Cholesterol is an important key factor in synthesis of many steroid hormones, normally all these animals are having high sex libido compared to crossbreed animals, one of the reason for this may be effective utilization of this element in steroid genesis rather than accumulating them in blood vessels and organs in different forms leading to diseases. This study also shows that these animals are having normal cholesterol level (152.16±11.62 mg/dl) in the body system. Eucalcemic (11.2±0.20 mg/dl) and euphosphotemic (7.87±0.25 mg / dl) levels of these animals indicate the strong skeletal system provided for heavy working conditions and also the normal homeostasis of the metabolic hormones responsible for the maintenance of this mineral profile in the body system. The electrolyte composition of these animals are in normal range, which indicates normal electrolyte composition of body fluids present in both intra cellular and extra cellular compartments of the body system and maintains the electrogenic balance across the cell membrane which help in conduction of impulses and excitation of the cells to response the stimuli. Besides these electrolytes maintain the normal hydration level and the blood volume of the body by providing signals to the osmo-regulatory centres of hypothalamus to regulate the secretory and absorptive process of various substances in the renal tubules. This mechanism is very much important in these animals because they exhibit tendency to work in draught climatic conditions where the conservation of body fluid and maintenance of blood volume is an important criteria for survival.

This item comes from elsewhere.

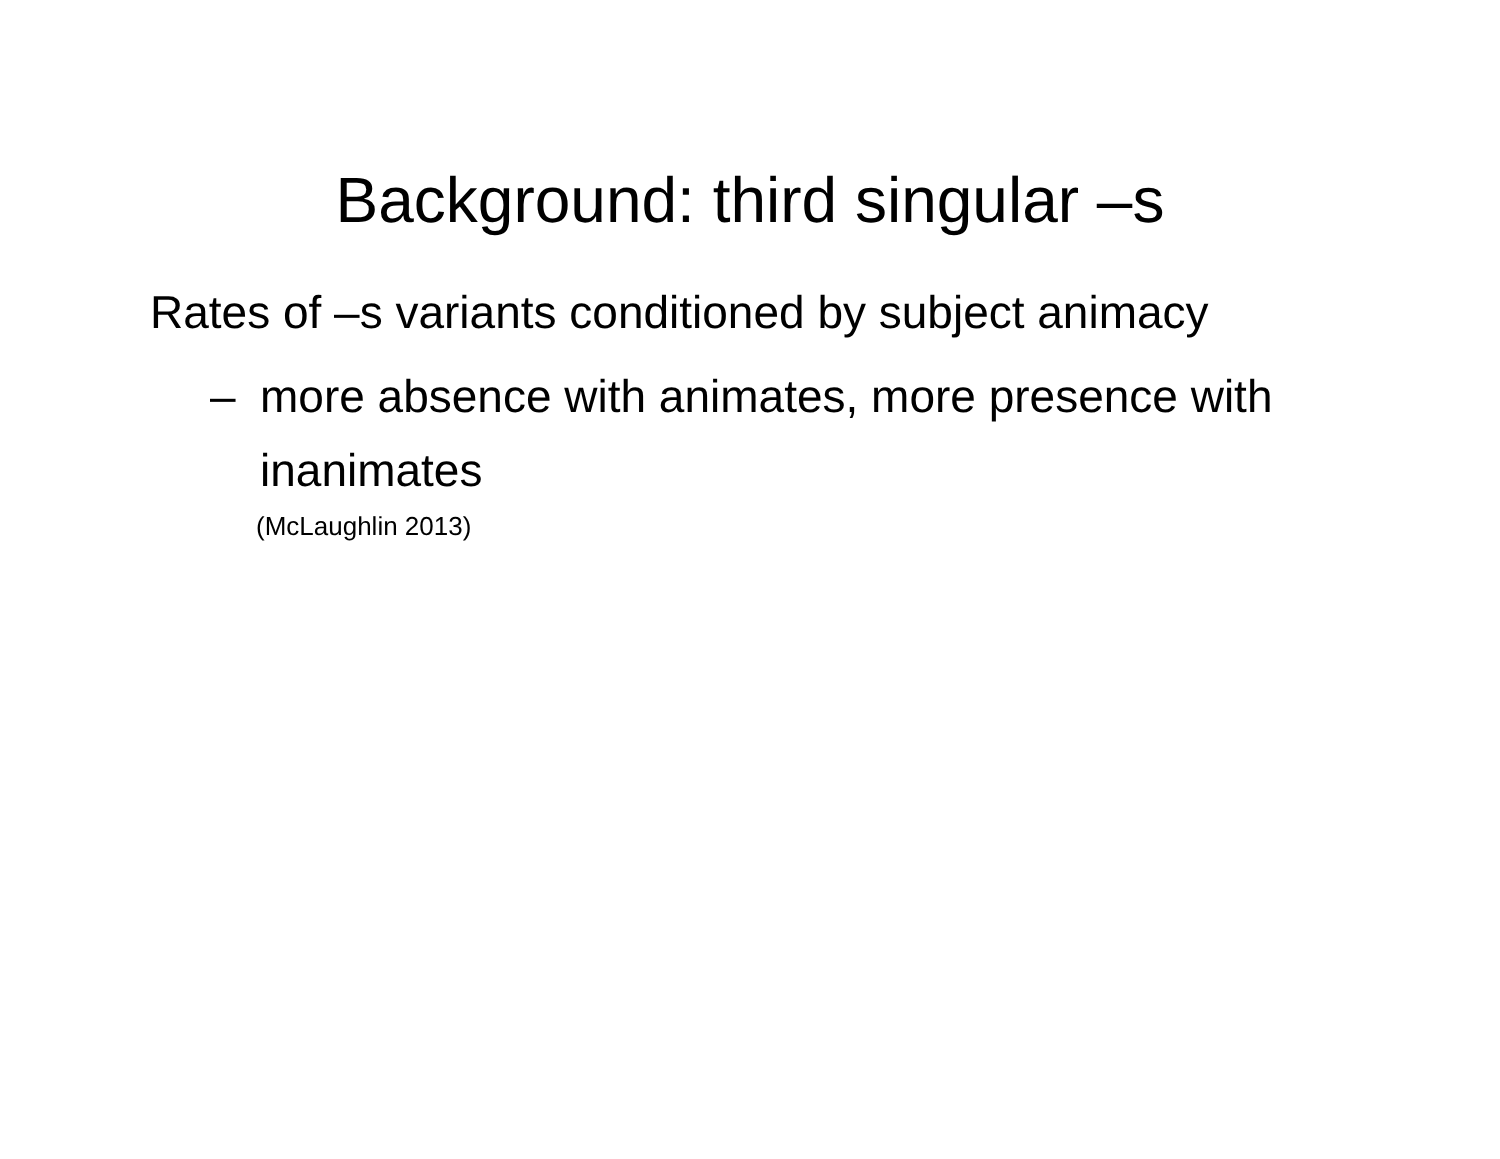Background: third singular –s
Rates of –s variants conditioned by subject animacy
– more absence with animates, more presence with inanimates
(McLaughlin 2013)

The haematological and biochemical parameters can vary among the different species and breeds. Hence it is necessary to establish a reference values for these parameters for each species and breed to know the health status of the animals. Anything deviation from the normal physiological process is said to be pathology, to understand that deviation pathway there should be a reference value for each physiological parameter (Kaneko, 1997). So this research findings can be considered as a normal reference level for haematological and biochemical parameters of lactating kangeyam cows.

Conclusion

The various haematological and biochemical parameters reported in this study can be used as a baseline data for interpreting the different pathological conditions of an animal and to know about the physiological status of an animal for diagnosing the diseases and for planning the different therapeutic options in lactating kangeyam cow which is an ideal indigenous germplasm suited for draught condition.

References

  1. Gunn, W.D. (1909). Cattle of South India. III. Bulliten No. 60. Madras, India: Department of Agriculture.
  2. Surendrakumar, A. (1988). Study on the influence of age, breed and size on ergonomic response and draft capability of bullocks. (Master’s Thesis). Tamilnadu Agriculture University, Coimbatore.
  3. Coles, E.H. (1980). Veterinary Clinical Pathology. Philadelphia, USA: WB Saunders Company.
  4. Snedecor, G.W and Cochran, W.G. (1980). Statistsical Methods. Calcutta: Oxford and IBH publishing Co.
  5. Kaneko, J.J., Harvey, J.W and Bruss, M.L. (1997). Clinical Biochemistry of Domestic animals. New York: Academic press.
  6. Jain, N.C. (1986). Schalm’s Veterinary Haematology. Philadelphia, USA: Lea and Febiger.